House of Commons (Method of Voting and Redistribution of Seats) Act (Northern Ireland) 1929
- Parliament of Northern Ireland
- Long title: An Act to amend the law with respect to the method of voting at Elections of Members to serve in the Parliament of Northern Ireland, and to provide for the Redistribution of Seats at such Elections, and for other purposes connected therewith.
- Citation: 19 Geo. 5. c. 5 (N.I.)
- Territorial extent: Northern Ireland

Dates
- Royal assent: 16 April 1929

Text of statute as originally enacted

= House of Commons (Method of Voting and Redistribution of Seats) Act (Northern Ireland) 1929 =

The House of Commons (Method of Voting and Redistribution of Seats) Act (Northern Ireland) 1929 (19 Geo. 5. c. 5 (N.I.)) was an act of the Parliament of Northern Ireland at Stormont which changed the usual voting system used for the House of Commons of Northern Ireland from single transferable vote (STV) to first past the post (FPTP). As a consequence, the act also subdivided nine of the ten multiple-seat constituencies established by the Government of Ireland Act 1920 into 48 single-seat constituencies. The only exception was the Queen's University constituency, which remained STV under a plural voting system until its 1969 abolition. The act was passed in time for the 1929 Stormont election.

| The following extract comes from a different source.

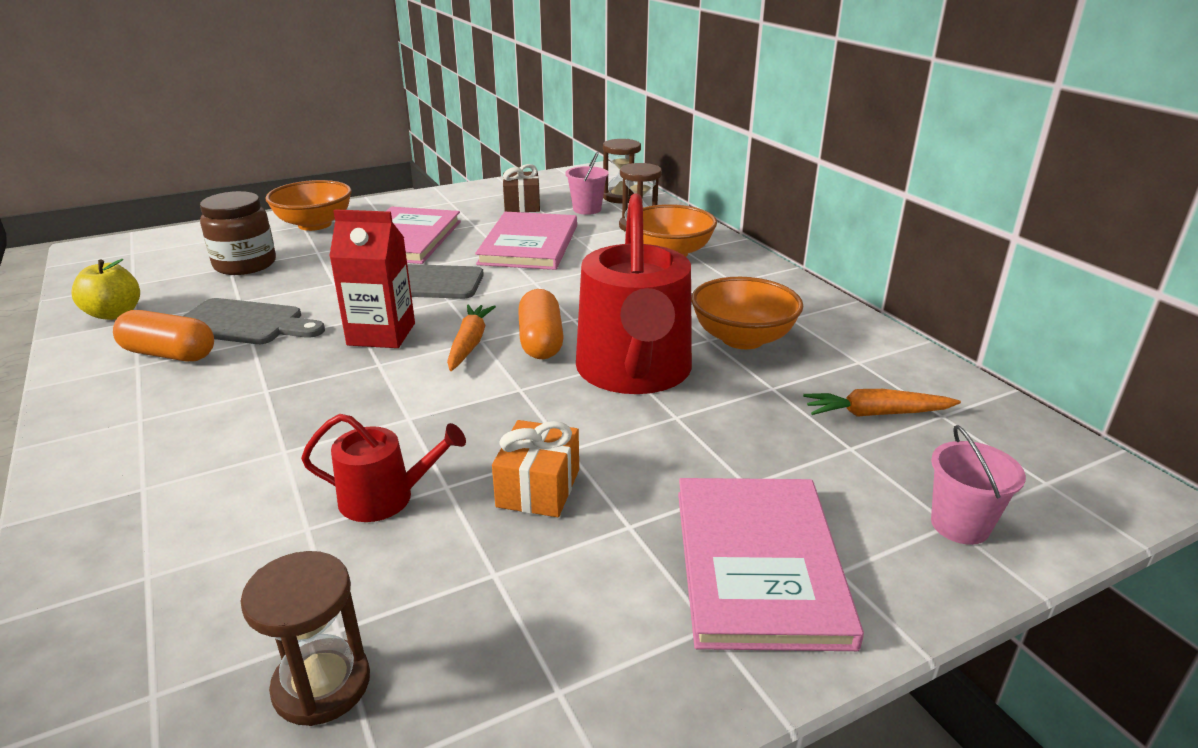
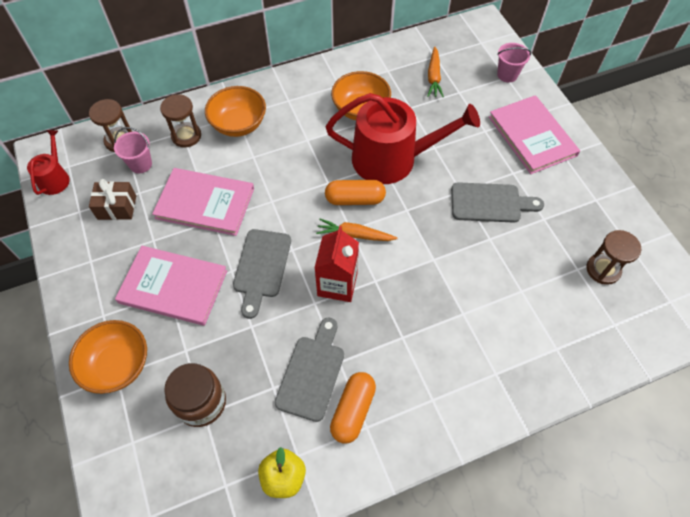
camera: 85 degrees left, 30 degrees up
(385, 498) = (499, 262): red watering can -> red watering can (55, 178)
(538, 488) = (490, 203): orange gift -> grey cutting board
(759, 564) = (532, 136): pink book -> pink book turned 60 degrees clockwise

The 1929 act has been interpreted by Irish nationalists, at the time and in later years, as an attempt by the Ulster Unionist Party (UUP) to reduce nationalist representation. Dennis Pringle argues that, although gerrymandering and malapportionment at local government level was intended to strengthen Ulster unionist candidates at the expense of nationalism, this was not the case at Stormont, where the unionist majority was secure; instead, the Craigavon ministry's concern was to defend the middle-class UUP against working-class independent unionists and the Northern Ireland Labour Party. According to the Craigavon ministry, the change in electoral system was intended to mimic Westminster. These lost more seats than the nationalists at the 1929 election because their support was more evenly spread than the nationalist and unionist parties.